I don't think thats the problem. For example if I do something like (1 to 10000).par.filter(x => {Thread.sleep(1);true}) the parallel version is much faster than the sequential one. So the parallel execution seems to work but it looks like isProbablePrime can not run in more than one thread at once (for whatever reason).
That's true - it is. However, in that case, the amount of time spent processing each element is much greater than the time needed to construct the ParVector (which is currently done sequentially), so you don't notice the time spent creating the vector. The isProbablePrime should also be done in parallel, however, the benefits of running it in parallel should be masked by the sequential construction at the end.

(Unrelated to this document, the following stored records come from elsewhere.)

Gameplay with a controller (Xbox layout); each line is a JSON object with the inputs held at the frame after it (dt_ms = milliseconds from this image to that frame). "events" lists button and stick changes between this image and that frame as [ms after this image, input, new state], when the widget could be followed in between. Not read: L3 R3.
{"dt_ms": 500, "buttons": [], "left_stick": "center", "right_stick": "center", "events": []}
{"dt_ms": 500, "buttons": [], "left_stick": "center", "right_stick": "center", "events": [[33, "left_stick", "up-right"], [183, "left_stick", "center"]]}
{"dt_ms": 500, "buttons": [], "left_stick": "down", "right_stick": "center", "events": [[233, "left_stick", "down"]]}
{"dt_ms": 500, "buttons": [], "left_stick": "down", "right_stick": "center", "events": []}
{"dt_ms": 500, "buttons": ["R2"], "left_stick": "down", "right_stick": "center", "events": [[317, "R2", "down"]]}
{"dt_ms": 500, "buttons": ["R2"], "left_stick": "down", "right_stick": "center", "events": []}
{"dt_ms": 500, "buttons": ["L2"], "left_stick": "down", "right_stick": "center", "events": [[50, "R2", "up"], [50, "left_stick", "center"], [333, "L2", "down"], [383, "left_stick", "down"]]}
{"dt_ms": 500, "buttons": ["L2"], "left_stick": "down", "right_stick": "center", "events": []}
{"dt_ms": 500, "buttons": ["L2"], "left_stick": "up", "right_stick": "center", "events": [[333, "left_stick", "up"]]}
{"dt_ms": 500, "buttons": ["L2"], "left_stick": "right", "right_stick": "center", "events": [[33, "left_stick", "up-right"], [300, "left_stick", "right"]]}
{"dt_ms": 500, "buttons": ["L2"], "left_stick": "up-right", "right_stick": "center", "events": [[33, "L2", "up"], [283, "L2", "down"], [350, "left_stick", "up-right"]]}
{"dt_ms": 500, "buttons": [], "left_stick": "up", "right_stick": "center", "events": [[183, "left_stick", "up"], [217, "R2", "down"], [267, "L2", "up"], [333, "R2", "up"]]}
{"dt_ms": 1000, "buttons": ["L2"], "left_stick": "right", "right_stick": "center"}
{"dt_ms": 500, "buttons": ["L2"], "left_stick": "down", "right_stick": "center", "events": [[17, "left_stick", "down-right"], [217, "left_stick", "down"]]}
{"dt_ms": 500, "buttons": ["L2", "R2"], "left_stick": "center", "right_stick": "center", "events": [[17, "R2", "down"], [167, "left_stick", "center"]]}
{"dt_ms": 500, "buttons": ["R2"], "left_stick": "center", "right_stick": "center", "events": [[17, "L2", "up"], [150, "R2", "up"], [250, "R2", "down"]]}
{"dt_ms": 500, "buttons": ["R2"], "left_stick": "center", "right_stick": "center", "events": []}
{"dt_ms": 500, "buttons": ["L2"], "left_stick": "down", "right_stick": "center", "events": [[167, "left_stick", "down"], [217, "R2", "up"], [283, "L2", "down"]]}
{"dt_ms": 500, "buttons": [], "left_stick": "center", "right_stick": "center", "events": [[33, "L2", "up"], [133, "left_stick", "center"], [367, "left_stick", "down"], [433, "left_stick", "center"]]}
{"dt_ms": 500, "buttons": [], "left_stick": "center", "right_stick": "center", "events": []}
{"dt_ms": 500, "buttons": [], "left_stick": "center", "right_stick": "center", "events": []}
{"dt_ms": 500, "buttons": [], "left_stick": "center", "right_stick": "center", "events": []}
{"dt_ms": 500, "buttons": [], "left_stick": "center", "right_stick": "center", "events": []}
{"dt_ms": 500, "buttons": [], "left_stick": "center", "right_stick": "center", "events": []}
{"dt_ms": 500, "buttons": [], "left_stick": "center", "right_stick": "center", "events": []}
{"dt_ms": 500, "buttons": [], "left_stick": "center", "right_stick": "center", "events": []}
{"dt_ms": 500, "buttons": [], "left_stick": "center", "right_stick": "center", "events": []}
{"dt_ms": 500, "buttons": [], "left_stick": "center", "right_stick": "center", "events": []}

I assume isProbablePrime has pretty large portions of synchronized code because another thing that I noticed is that the sequential version maxes out one core but the parallel version distributes the load quite equally. I guess I should just stop using isProbablePrime to test parallel stuff :)
Yes, I just implemented my own isPrime-Function and there the parallel version is much much faster. So in my case it is definitely a problem with isProbablePrime and not with the parallel collections of scala itself.
My guess is that both versions of isProbablePrime do a fair amount of work. You question is still legitimate, I would say - if you had some predicate that was computationally fairly cheap, you would "feel" the cost of the ParVector construction in the end in terms of performance.